What do the entries below say? Restate them word for word.

Data records
────────────────────────────────────────

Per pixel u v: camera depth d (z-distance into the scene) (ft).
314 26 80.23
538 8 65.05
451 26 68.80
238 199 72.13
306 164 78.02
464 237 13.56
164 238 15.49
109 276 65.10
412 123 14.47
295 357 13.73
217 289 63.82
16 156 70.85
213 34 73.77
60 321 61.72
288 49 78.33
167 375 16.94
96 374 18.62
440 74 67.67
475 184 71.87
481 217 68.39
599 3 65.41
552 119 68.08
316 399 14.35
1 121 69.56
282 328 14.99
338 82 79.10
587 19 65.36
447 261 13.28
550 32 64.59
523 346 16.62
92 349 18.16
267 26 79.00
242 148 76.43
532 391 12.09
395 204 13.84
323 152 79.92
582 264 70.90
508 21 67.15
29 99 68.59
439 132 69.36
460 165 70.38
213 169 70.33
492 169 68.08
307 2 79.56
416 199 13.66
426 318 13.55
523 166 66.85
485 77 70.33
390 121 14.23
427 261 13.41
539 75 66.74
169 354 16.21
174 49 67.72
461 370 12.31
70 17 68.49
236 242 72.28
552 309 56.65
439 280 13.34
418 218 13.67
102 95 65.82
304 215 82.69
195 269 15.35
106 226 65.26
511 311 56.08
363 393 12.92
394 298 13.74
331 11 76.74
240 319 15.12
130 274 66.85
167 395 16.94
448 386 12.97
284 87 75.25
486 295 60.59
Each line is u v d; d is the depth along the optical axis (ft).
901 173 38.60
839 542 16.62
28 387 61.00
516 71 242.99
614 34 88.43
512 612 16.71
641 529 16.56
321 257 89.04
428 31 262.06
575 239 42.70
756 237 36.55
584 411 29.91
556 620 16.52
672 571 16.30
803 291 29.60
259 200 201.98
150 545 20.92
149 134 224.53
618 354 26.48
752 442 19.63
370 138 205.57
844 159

────────────────────────────────────────

> Response box
Per pixel u v: camera depth d (z-distance into the scene) (ft).
314 26 80.23
538 8 65.05
451 26 68.80
238 199 72.13
306 164 78.02
464 237 13.56
164 238 15.49
109 276 65.10
412 123 14.47
295 357 13.73
217 289 63.82
16 156 70.85
213 34 73.77
60 321 61.72
288 49 78.33
167 375 16.94
96 374 18.62
440 74 67.67
475 184 71.87
481 217 68.39
599 3 65.41
552 119 68.08
316 399 14.35
1 121 69.56
282 328 14.99
338 82 79.10
587 19 65.36
447 261 13.28
550 32 64.59
523 346 16.62
92 349 18.16
267 26 79.00
242 148 76.43
532 391 12.09
395 204 13.84
323 152 79.92
582 264 70.90
508 21 67.15
29 99 68.59
439 132 69.36
460 165 70.38
213 169 70.33
492 169 68.08
307 2 79.56
416 199 13.66
426 318 13.55
523 166 66.85
485 77 70.33
390 121 14.23
427 261 13.41
539 75 66.74
169 354 16.21
174 49 67.72
461 370 12.31
70 17 68.49
236 242 72.28
552 309 56.65
439 280 13.34
418 218 13.67
102 95 65.82
304 215 82.69
195 269 15.35
106 226 65.26
511 311 56.08
363 393 12.92
394 298 13.74
331 11 76.74
240 319 15.12
130 274 66.85
167 395 16.94
448 386 12.97
284 87 75.25
486 295 60.59
Each line is u v d; d is the depth along the optical axis (ft).
901 173 38.60
839 542 16.62
28 387 61.00
516 71 242.99
614 34 88.43
512 612 16.71
641 529 16.56
321 257 89.04
428 31 262.06
575 239 42.70
756 237 36.55
584 411 29.91
556 620 16.52
672 571 16.30
803 291 29.60
259 200 201.98
150 545 20.92
149 134 224.53
618 354 26.48
752 442 19.63
370 138 205.57
844 159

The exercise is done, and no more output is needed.